→ YOUR TASK
Reproduce the records word for word, from the first line through the line holding "Is the value of lwait_acq", inclusive.

————————

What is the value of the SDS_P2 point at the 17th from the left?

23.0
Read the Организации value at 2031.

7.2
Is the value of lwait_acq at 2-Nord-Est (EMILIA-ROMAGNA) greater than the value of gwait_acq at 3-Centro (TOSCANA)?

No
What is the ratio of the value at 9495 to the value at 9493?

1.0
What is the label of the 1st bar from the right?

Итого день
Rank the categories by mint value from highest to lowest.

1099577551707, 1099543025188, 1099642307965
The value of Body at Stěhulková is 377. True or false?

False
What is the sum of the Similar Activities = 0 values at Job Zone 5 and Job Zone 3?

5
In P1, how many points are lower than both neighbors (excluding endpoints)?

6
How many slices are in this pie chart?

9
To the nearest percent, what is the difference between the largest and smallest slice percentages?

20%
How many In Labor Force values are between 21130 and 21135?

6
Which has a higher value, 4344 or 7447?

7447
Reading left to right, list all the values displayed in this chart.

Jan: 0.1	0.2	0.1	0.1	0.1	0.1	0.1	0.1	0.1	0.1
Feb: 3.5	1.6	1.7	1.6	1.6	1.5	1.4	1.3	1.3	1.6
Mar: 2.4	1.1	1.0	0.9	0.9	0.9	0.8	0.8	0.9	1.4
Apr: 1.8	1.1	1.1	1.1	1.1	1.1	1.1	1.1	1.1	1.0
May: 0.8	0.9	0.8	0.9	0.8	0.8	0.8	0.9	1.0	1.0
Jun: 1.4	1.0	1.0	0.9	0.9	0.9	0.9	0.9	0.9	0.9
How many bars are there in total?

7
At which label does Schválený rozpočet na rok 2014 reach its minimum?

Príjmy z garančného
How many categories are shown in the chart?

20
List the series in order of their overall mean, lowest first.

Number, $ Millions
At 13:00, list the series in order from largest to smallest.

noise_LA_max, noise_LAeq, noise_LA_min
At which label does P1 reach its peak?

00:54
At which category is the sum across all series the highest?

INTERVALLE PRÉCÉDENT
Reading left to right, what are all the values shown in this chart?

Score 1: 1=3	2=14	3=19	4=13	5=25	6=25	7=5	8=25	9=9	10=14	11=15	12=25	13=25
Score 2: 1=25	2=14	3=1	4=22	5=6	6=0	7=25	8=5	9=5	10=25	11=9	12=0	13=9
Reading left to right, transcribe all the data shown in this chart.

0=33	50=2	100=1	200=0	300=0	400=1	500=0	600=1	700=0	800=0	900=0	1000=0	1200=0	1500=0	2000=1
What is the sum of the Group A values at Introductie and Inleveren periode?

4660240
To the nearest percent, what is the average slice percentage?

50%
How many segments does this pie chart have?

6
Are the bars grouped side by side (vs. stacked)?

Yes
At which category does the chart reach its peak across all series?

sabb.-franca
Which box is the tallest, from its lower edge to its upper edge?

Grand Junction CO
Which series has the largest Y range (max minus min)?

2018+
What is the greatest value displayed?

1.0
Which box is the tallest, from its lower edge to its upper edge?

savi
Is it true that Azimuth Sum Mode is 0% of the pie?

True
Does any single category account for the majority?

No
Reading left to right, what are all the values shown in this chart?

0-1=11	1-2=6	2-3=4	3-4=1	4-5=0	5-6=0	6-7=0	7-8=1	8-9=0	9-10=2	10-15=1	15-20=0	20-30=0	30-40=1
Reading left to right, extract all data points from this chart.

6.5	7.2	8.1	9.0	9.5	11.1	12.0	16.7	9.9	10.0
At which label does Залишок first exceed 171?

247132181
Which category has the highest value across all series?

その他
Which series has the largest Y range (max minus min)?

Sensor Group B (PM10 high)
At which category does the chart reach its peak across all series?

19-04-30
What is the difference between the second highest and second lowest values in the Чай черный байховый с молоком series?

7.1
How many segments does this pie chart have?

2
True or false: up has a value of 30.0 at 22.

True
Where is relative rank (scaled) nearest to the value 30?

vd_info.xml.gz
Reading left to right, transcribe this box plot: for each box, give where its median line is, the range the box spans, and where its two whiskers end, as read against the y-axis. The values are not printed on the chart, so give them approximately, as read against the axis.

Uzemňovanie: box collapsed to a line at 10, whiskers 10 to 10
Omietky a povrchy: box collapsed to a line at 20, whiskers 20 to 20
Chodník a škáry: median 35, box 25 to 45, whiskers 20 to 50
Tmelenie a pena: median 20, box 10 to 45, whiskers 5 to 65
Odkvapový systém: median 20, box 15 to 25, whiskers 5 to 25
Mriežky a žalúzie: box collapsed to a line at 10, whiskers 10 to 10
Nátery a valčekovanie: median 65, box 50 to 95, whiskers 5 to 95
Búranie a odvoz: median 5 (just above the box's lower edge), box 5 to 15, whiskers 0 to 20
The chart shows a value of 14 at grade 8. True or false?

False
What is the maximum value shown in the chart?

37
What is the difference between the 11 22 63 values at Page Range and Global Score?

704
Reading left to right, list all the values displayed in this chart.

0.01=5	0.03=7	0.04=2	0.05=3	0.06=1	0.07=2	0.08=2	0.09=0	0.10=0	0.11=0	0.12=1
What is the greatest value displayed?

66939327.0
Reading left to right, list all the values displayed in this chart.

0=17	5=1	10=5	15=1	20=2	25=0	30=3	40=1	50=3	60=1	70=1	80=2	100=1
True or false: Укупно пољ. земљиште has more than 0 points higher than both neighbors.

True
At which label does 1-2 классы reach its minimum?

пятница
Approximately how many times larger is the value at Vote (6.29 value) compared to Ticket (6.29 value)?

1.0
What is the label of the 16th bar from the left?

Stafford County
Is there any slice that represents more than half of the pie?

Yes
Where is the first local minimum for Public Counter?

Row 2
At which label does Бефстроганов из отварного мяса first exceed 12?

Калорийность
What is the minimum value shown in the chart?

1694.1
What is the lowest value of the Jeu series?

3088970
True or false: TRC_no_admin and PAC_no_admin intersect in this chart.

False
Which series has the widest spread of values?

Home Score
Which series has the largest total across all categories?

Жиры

————————

→ EXERCISE SOLUTION
What is the value of the SDS_P2 point at the 17th from the left?

23.0
Read the Организации value at 2031.

7.2
Is the value of lwait_acq at 2-Nord-Est (EMILIA-ROMAGNA) greater than the value of gwait_acq at 3-Centro (TOSCANA)?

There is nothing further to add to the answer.